Krucjata przeciw maszynom

Po powrocie na Salusę Secundusa wojna pomiędzy Ligą a myślącymi maszynami wybuchła w pełni. Wydarzenie zwane Dżihadem Butleriańskim trwało niemalże 100 dalszych lat, a Serena Butler stała się dla walczącej ludzkości wręcz obiektem kultu, z kolei Iblis Ginjo – głównym kapłanem tejże religii, zajmującym ponadto stanowisko Wielkiego Patriarchy Dżihadu. Niegdyś stojący po przeciwnych stronach Vorian Atryda i Xavier Harkonnen z czasem zostają najlepszymi przyjaciółmi. Służyli jako generałowie w armii Dżihadu.
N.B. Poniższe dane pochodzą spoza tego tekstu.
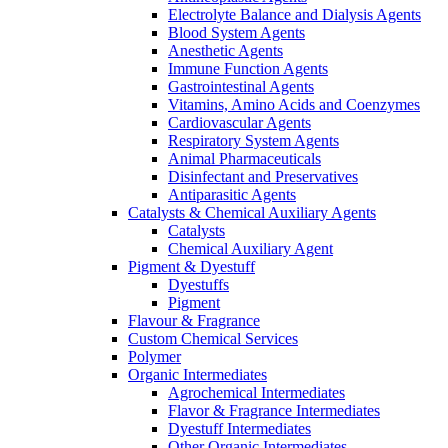
Electrolyte Balance and Dialysis Agents
Blood System Agents
Anesthetic Agents
Immune Function Agents
Gastrointestinal Agents
Vitamins, Amino Acids and Coenzymes
Cardiovascular Agents
Respiratory System Agents
Animal Pharmaceuticals
Disinfectant and Preservatives
Antiparasitic Agents
Catalysts & Chemical Auxiliary Agents
Catalysts
Chemical Auxiliary Agent
Pigment & Dyestuff
Dyestuffs
Pigment
Flavour & Fragrance
Custom Chemical Services
Polymer
Organic Intermediates
Agrochemical Intermediates
Flavor & Fragrance Intermediates
Dyestuff Intermediates
Other Organic Intermediates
Zdolności przywódcze Harkonnena oraz wiedza Atrydy dotycząca myślących maszyn i ich strategii pozwalają Dżihadowi prowadzić krwawą, ale jednak nieskazaną na całkowitą klęskę wojnę z Omniusem. Vorian i Xavier wspierali się nawzajem w zakulisowej rozgrywce z rosnącymi wpływami Wielkiego Patriarchy. Manipulacje Iblisa Ginjo ostatecznie doprowadziły do śmierci Sereny na Corrinie i umocnienia jego władzy nad armią Dżihadu. Machinacje dobiegły jednak końca, gdy podczas misji dyplomatycznej Xavier odkrył, iż tkanki i narządy dostarczane dla rannych żołnierzy Ligi były na rozkaz Wielkiego Patriarchy pozyskiwane z więzionych i mordowanych ludzkich niewolników z planet, które wedle oficjalnej propagandy zostały zniszczone przez myślące maszyny. Xavier ostatecznie zniszczył statek ze sobą i Wielkim Patriarchą na pokładzie, wykonując samobójczy lot w stronę Słońca. Przedtem wysłał jednak wyjaśniającą wszystko wiadomość do Voriana. Prawda o śmierci obu mężczyzn została zmanipulowana przez politycznych sojuszników Ginjo w ten sposób, iż Wielki Patriarcha został oficjalnie uznany za męczennika. A Xaviera pośmiertnie oskarżono o zdradę. Vorian jako jedyny starał się bronić honoru przyjaciela i oczyścić go z zarzutów. Z czasem jednak zaniechał tych prób, uznając, iż poznanie prawdy w ostatecznym rozrachunku jedynie podzieli już i tak upadającą ludzkość, na co nie można pozwolić sobie w kontekście toczącej się wojny z Omniusem.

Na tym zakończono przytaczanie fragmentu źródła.